JP Morgan’s report for September 2013 suggests some subtle improvements in the global business jet market.

JP Morgan reported some positive developments across the business jet market in its report for September 2013.

“Demand for business jets is far from robust, but at the margin, some developments suggest improvement,” the report stated.

JP Morgan cited a 4.7 per cent rise in US flight operations in July 2013  and described Directional Aviation Capital’s order for 85 Bombardier jets as a sign that confidence may be returning.

Read highlights from the report below:

US flight operations grew 4.7 per cent year-on-year in July, the best result since May-11 and the fourth consecutive month of year-on-year growth.

It has been hard to imagine a broad based recovery without US operators flying more, and recent data shows an important step in this direction. In addition, we wrote last month about the material downtick in the proportion of 0-5-year-old aircraft for sale, and we estimate that this proportion remained steady in August.

Finally, Directional Aviation’s order for 85 Bombardier jets suggests some confidence in the outlook – including for light and mid-size jets – from a knowledgeable industry player.

We believe the average price trend over time for a range of jets is meaningful and in recent years it has been an accurate indicator that demand remains weak, despite signs of life elsewhere.

On the macro front, weaker emerging market economies, which have been important sources of demand for larger cabin jets, are a concern. An intriguing possibility in light of potential stronger developed market demand and softening emerging market demand could be a reversal of the relative strength of larger jets and weakness of smaller jets that has been in place since the financial crisis, though it is way too early to conclude that the market will develop in this manner.

According to the company, used inventories increased by 10 bps m/m in August. Inventories for sale increased to 10.2 per cent, remaining in the tight 10.1-10.3 per cent range of the past eight months. Medium jets increased by 40 bps, with heavy and light jets flattish. We estimate the proportion of the toddler and pre-K fleet (0-5 year old aircraft) available for sale fell 10 bps to 6.7 per cent, in line with the long term average. Average asking price declined 1.1% in August.
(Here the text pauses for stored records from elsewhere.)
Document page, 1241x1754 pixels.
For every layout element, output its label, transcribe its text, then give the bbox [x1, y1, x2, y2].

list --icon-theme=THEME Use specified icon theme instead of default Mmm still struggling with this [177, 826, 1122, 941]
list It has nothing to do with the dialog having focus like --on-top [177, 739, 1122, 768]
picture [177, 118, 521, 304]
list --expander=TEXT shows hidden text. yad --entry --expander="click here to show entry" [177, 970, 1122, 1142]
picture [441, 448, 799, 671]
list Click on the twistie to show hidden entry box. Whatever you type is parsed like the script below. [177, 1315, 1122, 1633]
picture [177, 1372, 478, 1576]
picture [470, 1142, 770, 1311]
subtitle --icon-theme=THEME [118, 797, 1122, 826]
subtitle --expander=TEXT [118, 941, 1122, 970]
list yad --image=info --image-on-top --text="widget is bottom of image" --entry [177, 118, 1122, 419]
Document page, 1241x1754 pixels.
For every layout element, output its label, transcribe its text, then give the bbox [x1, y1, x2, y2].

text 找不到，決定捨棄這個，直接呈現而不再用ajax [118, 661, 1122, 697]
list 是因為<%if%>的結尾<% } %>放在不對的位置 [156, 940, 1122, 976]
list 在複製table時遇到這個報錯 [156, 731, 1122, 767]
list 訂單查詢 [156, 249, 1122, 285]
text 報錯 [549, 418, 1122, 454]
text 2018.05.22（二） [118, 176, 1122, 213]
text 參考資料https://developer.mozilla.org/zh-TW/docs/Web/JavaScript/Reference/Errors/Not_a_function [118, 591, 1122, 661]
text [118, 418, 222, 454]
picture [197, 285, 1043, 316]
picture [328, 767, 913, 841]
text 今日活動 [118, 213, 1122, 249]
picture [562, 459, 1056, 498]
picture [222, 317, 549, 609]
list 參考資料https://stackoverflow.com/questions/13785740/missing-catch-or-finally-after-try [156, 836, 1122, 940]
JP Morgan said that pricing fell for the fourth consecutive month and was down 14 per cent year-on-year. Pricing was weakest for medium jets, which fell 2.5 per cent, primarily driven by Learjet 55/60, which is likely ending production. Heavy jet pricing also declined by 0.9 per cent, while light jets were flattish.

Flight operations are finally improving. US flight operations grew 4.7 per cent year-on-year in July, bringing year-to-date growth to 1.3 per cent. The current four-month streak of year-on-year growth below 1 per cent is increasingly looking like a meaningful improvement in the trend. Still, flight operations remain 16 per cent below July 2007, and even relative to July 2011, flight operations are up only a moderate 5.7 per cent. In Europe, flight operations grew 0.6 per cent year-on-year in August, the first positive growth since March 2012.